Un salto de gigante para los escépticos. Elementos de la exposición del viaje a la Luna del Centro Espacial Kennedy de la NASA, en Florida. Siempre ha habido escépticos que dudan de la ciencia establecida, pero internet ha dado un espaldarazo a las creencias excéntricas. ¿Crees que la llegada a la Luna fue un montaje? Entra en la red, descubrirás que no eres el único. Hay un montón de gente que piensa como tú.
El pensamiento científico debe aprenderse, y no siempre se enseña como es debido. La ciencia es un método al que no llegamos de forma espontánea, como a la democracia. Durante la mayor parte de la Historia de la Humanidad no existieron ni lo uno ni lo otro, y nos dedicábamos a matarnos entre nosotros para subirnos a un trono, a rezar a algún dios de la lluvia o de la salvación, y, por suerte o por desgracia, a hacer las cosas de manera muy parecida a como las hacían nuestros ancestros lejanos. Hoy vivimos cambios vertiginosos, tan rápidos que a veces dan miedo, y no todo es progreso. Nuestra ciencia ha hecho de nosotros los organismos dominantes, sin ánimo de ofender a las hormigas y a las cianobacterias, y estamos cambiando la faz del planeta. Y tenemos derecho a hacer preguntas sobre las posibilidades de la ciencia y la tecnología, pero debemos mejorar a la hora de hallar las respuestas, porque está claro que las preguntas serán más complejas en el futuro.

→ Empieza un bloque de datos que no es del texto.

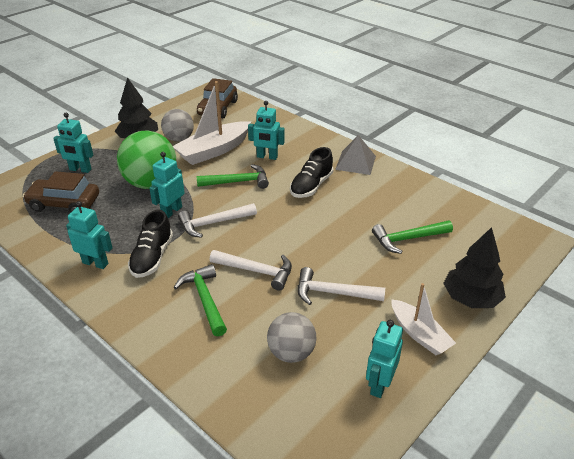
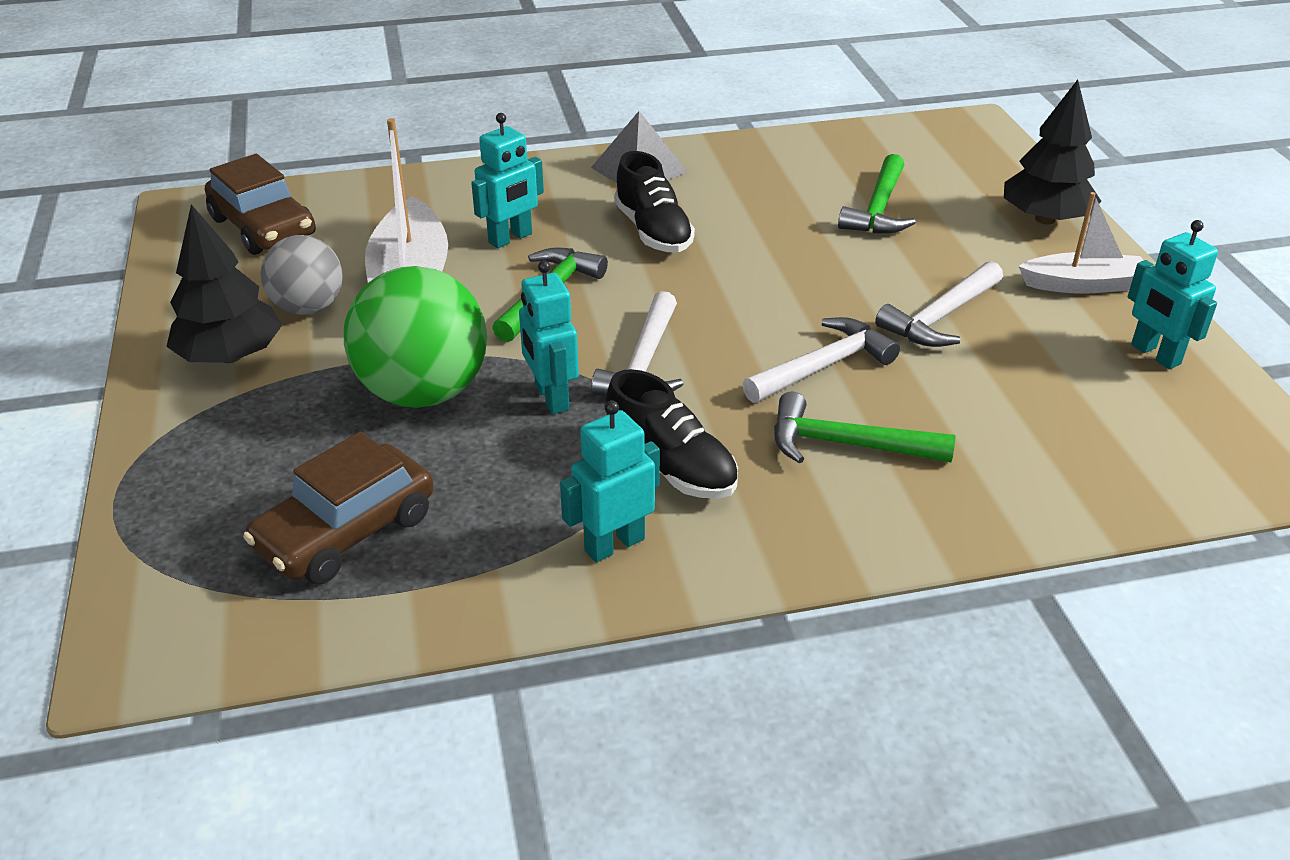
camera: 55 degrees left, 0 degrees up
turquoise robot [53,113,93,173] -> none
grey ball [267,312,316,363] -> none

* Esta entrada es un extracto de un artículo aparecido en National Geographic en marzo de 2015. Puedes leer el artículo completo en esta dirección (en inglés).
Nota del autor: el escepticismo hacia la ciencia no es patrimonio estadounidense, muy al contrario, se extiende por todo el mundo, y eso incluye a España, en donde siempre hay algún tonto pseudointelectual que da la nota.